After graduating, Wáng became acquainted with Cài Yuánpéi 蔡元培, with whom he participated in a variety of activities, including establishing the Chinese Education Association (Zhōnghuá jiàoyù huì 中華教育會) just after the turn of the century. Other founding members included Wú Zhìhuī 吳稚暉 and Jiǎng Wéiqiáo 蔣維喬. In 1903, Wáng, Cài, Jiǎng, and others founded the ultimately short-lived radical political journal, Èshì jǐngwén 俄事警聞 (Russian Affairs Bulletin).[1] During the busy first years of the 20th century that Wáng became a devout Buddhist. In the early 1900s he attended a lecture given by Yáng Wénhuì 楊文會, and began to have faith in Buddhism.[2]
In 1909, Wáng was sent to England as an official in the Qing government’s office for overseeing Chinese students in Europe. While in England he trained at various electronics factories, including the Siemens Brothers' Dynamo Factory. While there, Wáng invented a new kind of automatic electric switch. He also became the first Chinese scientist to publish in a European science magazine, when his article, “The Differentiation of Quaternion Functions” appeared in the Proceedings of the Royal Irish Academy in 1911.

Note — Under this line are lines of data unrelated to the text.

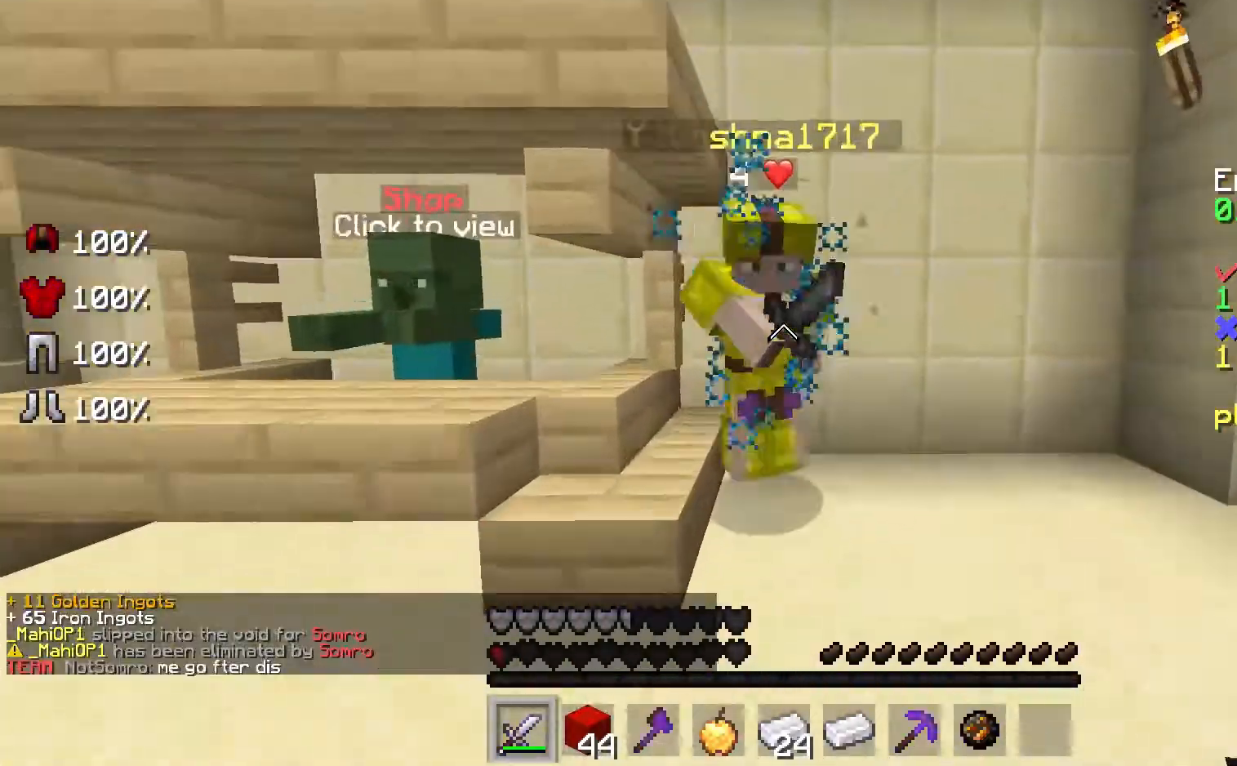
{"keys": ["s"], "mouse": [], "events": [[67, "mouse_left", "up"], [133, "mouse_left", "down"], [200, "mouse_left", "up"], [267, "mouse_left", "down"], [267, "s", "down"], [267, "w", "up"], [333, "mouse_left", "up"], [400, "mouse_left", "down"], [467, "mouse_left", "up"]]}
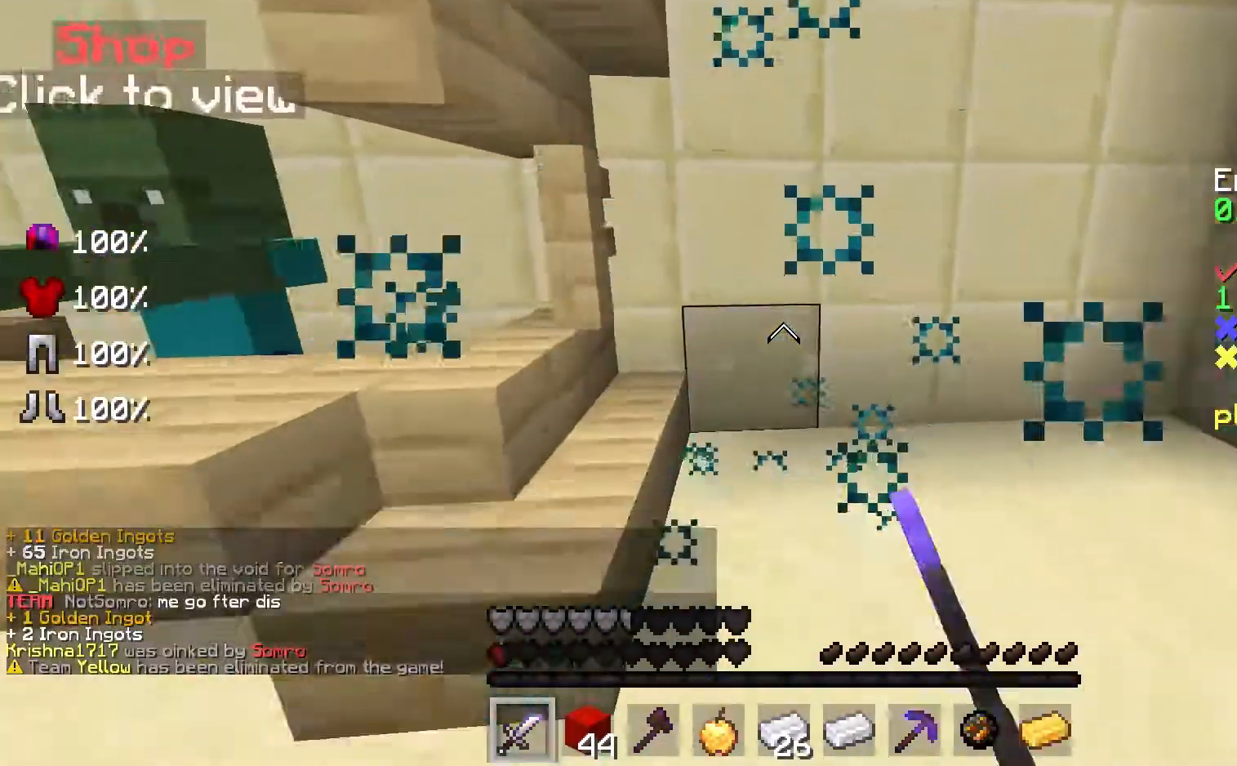
{"keys": ["d", "s"], "mouse": [], "events": [[133, "s", "up"], [167, "s", "down"], [233, "d", "down"]]}
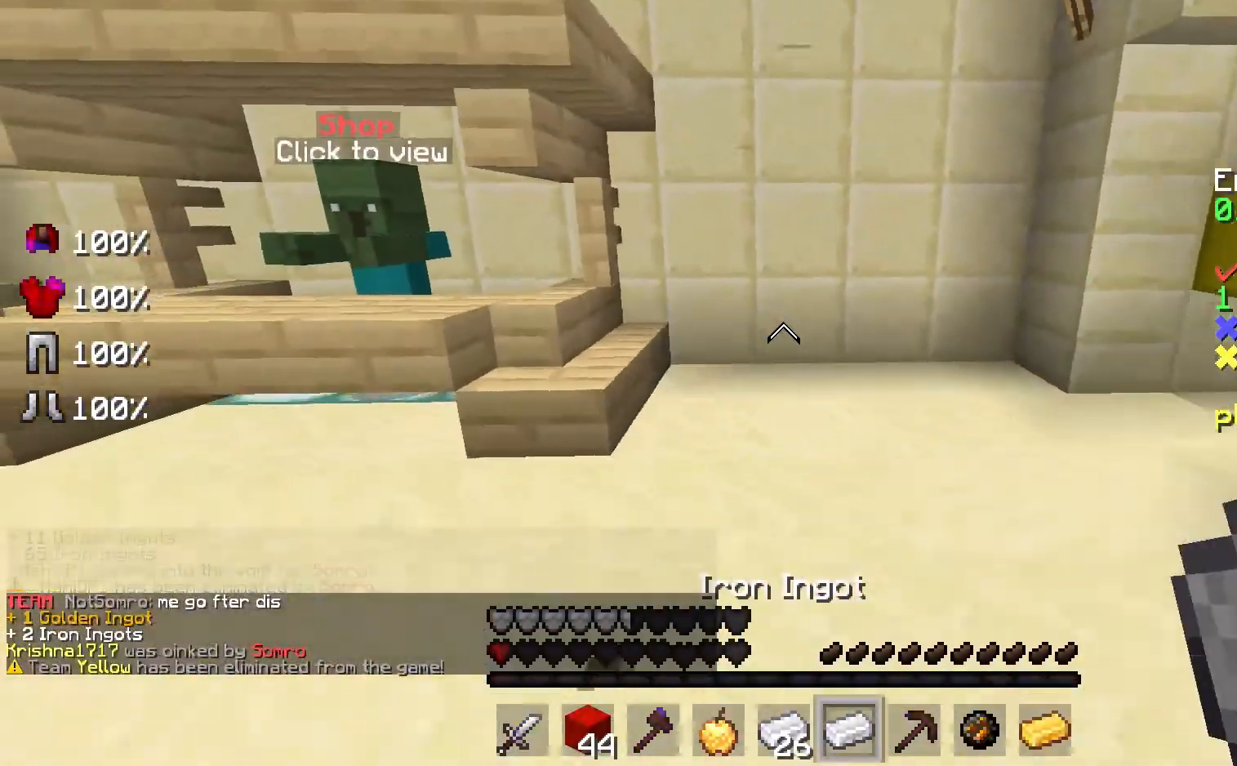
{"keys": ["d", "s"], "mouse": [], "events": []}
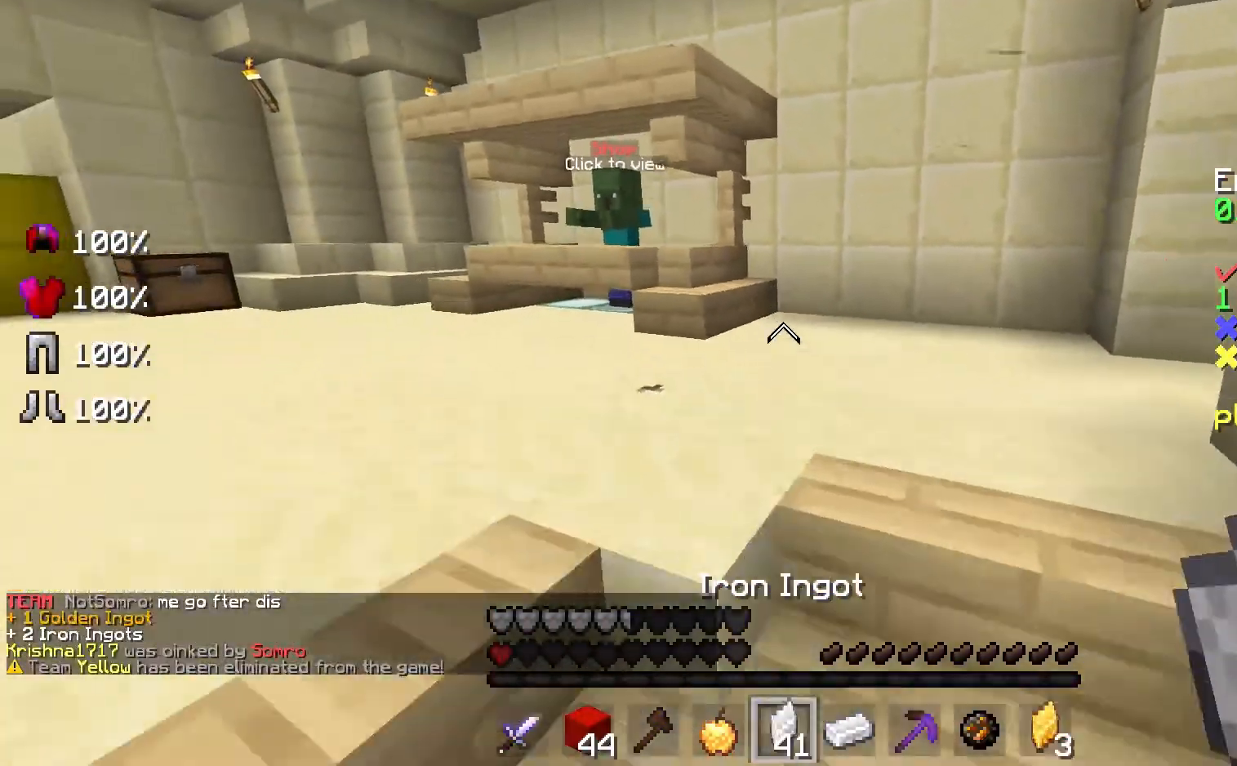
{"keys": ["s"], "mouse": [], "events": [[333, "d", "up"]]}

Wáng returned to China after 1912, where he worked in industry for nearly two decades. In July 1928, he was appointed one of the first researchers in the Research Institute of Engineering of the newly formed Academia Sinica (Zhōngyāng yánjiù yuàn 中央研究院). He retired from there in 1933, buying a house in Sūzhōu.
In the late 1920s he began writing articles about Buddhism and its relationship to science. In these articles, he relied heavily on Consciousness-Only 唯識 and the comparative use of Western and classical Buddhist logic 因明. His most important works were Fófǎ yǔ kēxuézhī bǐjiào yánjiù 佛法與科學之比較研究 (Comparative study of the Buddha-dharma and Science), a collection of essays, letters, and critiques published in 1932; and Fófǎ shěngyào 佛法省要 (Brief Essentials of the Buddha-dharma), published in 1942. In his later years he also began to write semi-critically of Marxism, which is a clear theme in his Fófǎ shěngyào.